Cannabis Stocks’ Volatility Spike Tied to ETF’s Mega Trades

Cannabis is known to have calming effects on some of its users. The same can’t be said for cannabis stocks. Investors have had to deal with high volatility in the newly emergent and rapidly growing sector of the stock market, and recently, some of that volatility appears to be linked to mega trades from a $1 billion exchange-traded fund (ETF), the ETFMG Alternative Harvest ETF (MJ), according to Bloomberg.

What It Means for Investors

During the final hour of trading last Friday, shares of medical marijuana producer CannTrust Holdings Inc. (TRST.TO) spiked about 40% while shares of shares of Auxly Cannabis Group Inc., Vivo Cannabis Inc., Supreme Cannabis Co. (FIRE.TO) and Canopy Rivers Inc. all fell by at least 13%. Coincidentally, the Alternative Harvest ETF, which sometimes goes by its ticker, MJ, had recently purchased 5.5 million shares of CannTrust and significantly reduced its holdings of the other four. Maybe it’s not a coincidence after all.

All those big trades were motivated by MJ’s need to rebalance after the weightings on its holdings had diverged from those on its underlying benchmark, the Prime Alternative Harvest Index. While the fund’s prospectus indicates that rebalancing occurs every quarter in order to reflect the changes in the index, flexibility to reposition in advance is allowed in order to minimize the impact on market prices, according to Bloomberg.

Such flexibility is important in order to keep pace with the sector’s volatility, said Eric Balchunas, one of Bloomberg Intelligence’s ETF analysts. “In the case of marijuana, it’s like taming a wild horse,” he said. “If it wasn’t able to make small adjustments on the fly because its underlying holdings are changing to quickly, it’s possible that is a worse evil than situations like this.”
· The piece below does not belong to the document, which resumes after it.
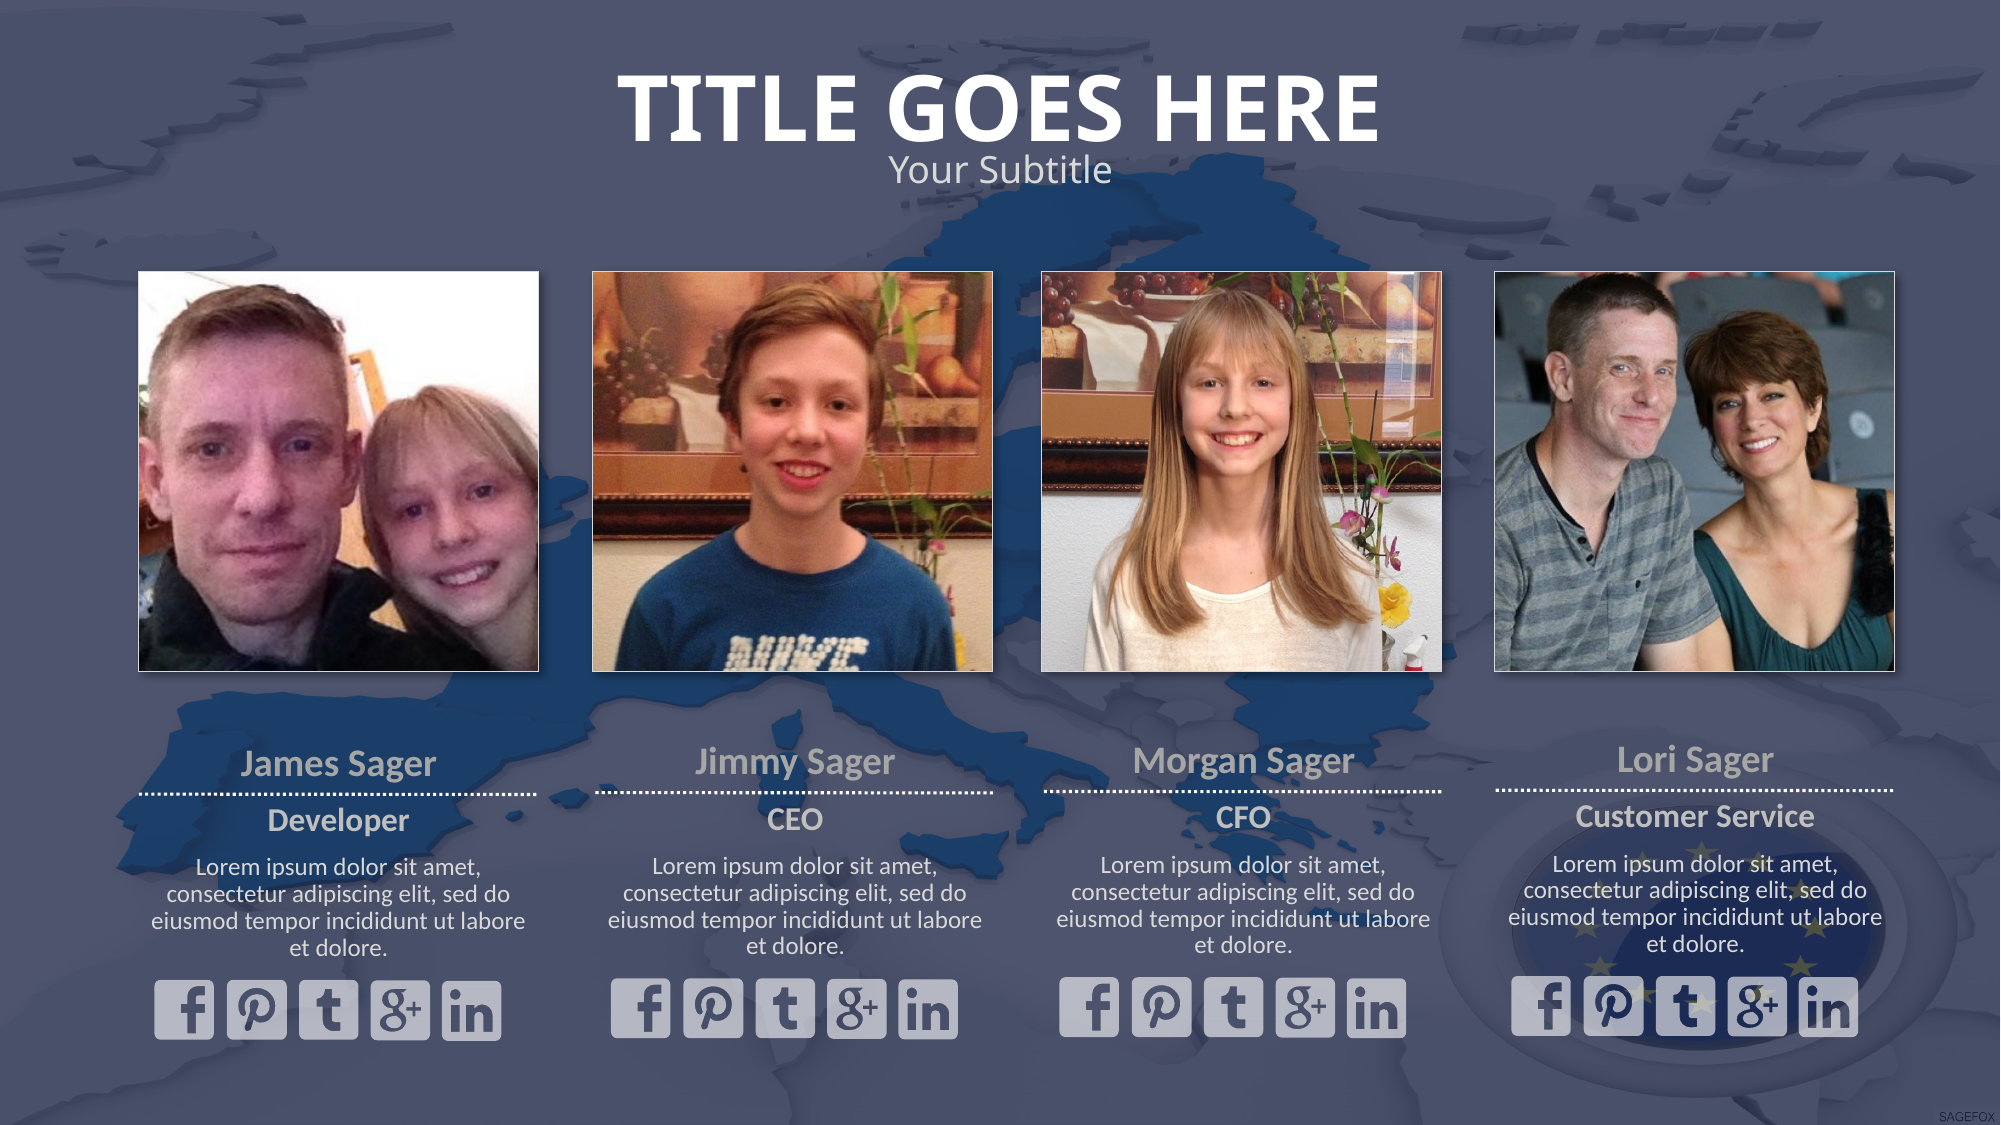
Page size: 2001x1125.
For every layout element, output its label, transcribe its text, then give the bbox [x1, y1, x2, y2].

The fund’s large rebalancing is a reminder of just how volatile cannabis stocks can be. CannTrust, for example, saw the value of its stock halve in early July following regulatory breaches. Since a stock’s portfolio weighting depends on the total value of shares held relative to the value of the overall portfolio, the halving of CannTrust’s stock induced a decline in its weighting to 2% of MJ’s holdings. Meanwhile, the stock’s weighting in the benchmark index is 4%; hence, the big purchase.

Another sign of the volatile nature of cannabis stocks compared to the rest of the market came in May, when shares of cannabis companies plunged by a third while the Nasdaq Composite Index dipped by just 5%. The big plunge was unmerited, according to GMP Securities’ Rob Fagan, who noted that American cannabis sales have been steadily improving. The selloff presents “a compelling opportunity for investors,” he wrote in early June, per Barron’s.

The state of Illinois, for example, recently legalized recreational pot and since December, sales of medical marijuana have doubled. The first five months of recreational sales in Massachusetts rose to a $400 million annualized run-rate compared to just $120 million in December. In Florida, where only medical marijuana is legalized, sales have grown at a 45% annual rate, and in Maryland, medical sales are up 55% on an annual basis. 

Amidst that kind of growth, May’s selloff is a bit surprising. But it’s likely that with so much uncertainty still over legalization and being a relatively new industry, much of the sentiment driving cannabis stocks has more to do with speculation than with the fundamentals of the underlying companies. The volatility will likely continue until markets figure out how to properly price the risks specific to the industry.

Looking Ahead

Given the speculative nature driving pot stocks, investors should take note that even within the sector, some funds are more speculative than others. The MJ ETF, despite its volatility, is fairly broad and encompassing in its holdings, whereas the AdvisorShares Pure Cannabis Fund (YOLO) has a greater focus on microcaps, tiny companies whose future profitability is still in question. Knowing this difference is at least half the battle in avoiding the sector’s large swings. Of course, while avoiding the lows is important, nobody wants to miss out on the sector’s highs.